Parallèlement, en Europe, les politiques de soutien à la croissance n’ont pas été assez efficaces et l’atonie prolongée de nombreux établissements bancaires prive les entreprises des crédits dont elles auraient besoin. Dans un monde où l’activité économique ralentit, les exportateurs européens commencent eux aussi à souffrir, et cela se ressent notamment en Allemagne. Si l’Allemagne souffre suffisamment, le débat sur l’assouplissement quantitatif pourrait être soutenu par les politiques, permettant ainsi une action plus agressive de la Banque Centrale Européenne. L’assouplissement quantitatif, voire également un euro plus faible, pourraient venir à la rescousse. Cependant, nous estimons que les rendements obligataires sont déjà très bas et l’assouplissement quantitatif européen pourrait se montrer moins efficace pour la croissance que ne l’avait été l’action de la Fed. A court terme, aboutir à un consensus politique sur le sujet impliquerait aussi une nette dégradation en Allemagne. A nos yeux, tout ceci pèse sur les perspectives européennes, tant pour la croissance que pour les bénéfices des entreprises.

Au Japon, les bénéfices des entreprises restent bien orientés. Au sein du gouvernement, on commence à débattre de la deuxième phase de hausse de la TVA. Selon nous, cette mesure devrait être différée à moins d’être prise de façon conjointe avec d’autres réformes fiscales et ce afin d’alléger la charge fiscale des entreprises. Ceci constituera une décision majeure pour l’évolution de la croissance japonaise pour les six à douze prochains mois. Nous aurons plus de visibilité début décembre.

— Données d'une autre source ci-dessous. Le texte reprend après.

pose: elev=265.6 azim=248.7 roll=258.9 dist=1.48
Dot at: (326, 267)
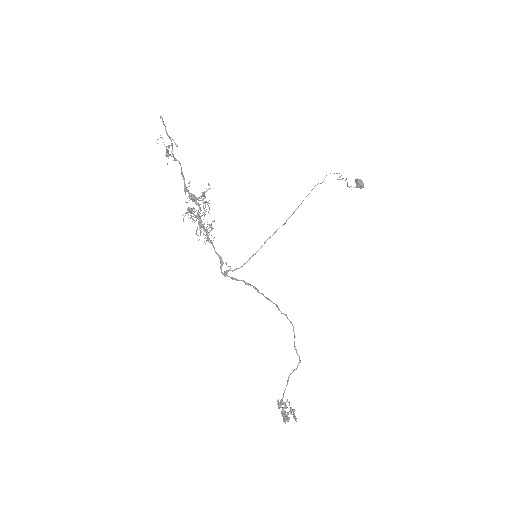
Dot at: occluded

Une décision positive ouvrirait la voie vers une croissance nettement supérieure et une amélioration des bénéfices des entreprises. 
La situation est contrastée sur les marchés émergents, avec certains pays confrontés à des défis structurels. Les données restent sombres en Chine et la situation pourrait être pire que prévue.

De notre point de vue, dans un monde où la croissance a ralenti, nous pensons que l’inflation américaine va rester faible et ce pour plusieurs raisons comme la hausse du dollar et la baisse des prix de l’énergie. Selon nous, la Fed n’a donc aucune raison de précipiter la hausse des taux et devrait au contraire conserver des taux plus bas plus longtemps, ce qui oriente notre allocation d’actifs.


Allocations d’actifs


Nous restons neutres sur les actions dans la mesure où, selon notre indicateur de risque, les valorisations ne sont pas très élevées. Compte tenu de la conjoncture actuelle, nous privilégions toujours les actions américaines et japonaises au sein de cette classe d’actifs. D’autre part, compte tenu d’un possible ralentissement de la croissance mondiale, nous avons revu à la hausse notre allocation sur les télécoms et au contraire à la baisse celle sur des secteurs plus cycliques comme l’industrie et les matériaux, maintenant neutres.

Nous avons revalorisé les actions liées à l’inflation (US TIPS). Même dans un environnement de faible inflation comme actuellement, nous estimons qu’il existe des opportunités et que de petites hausses inflationnistes suffisent à ajouter de la valeur.

Enfin, compte tenu des derniers mouvements de marché, les obligations à haut rendement américaines s’approchent de niveaux de valorisation raisonnables et nous les avons de ce fait revalorisées quelque peu.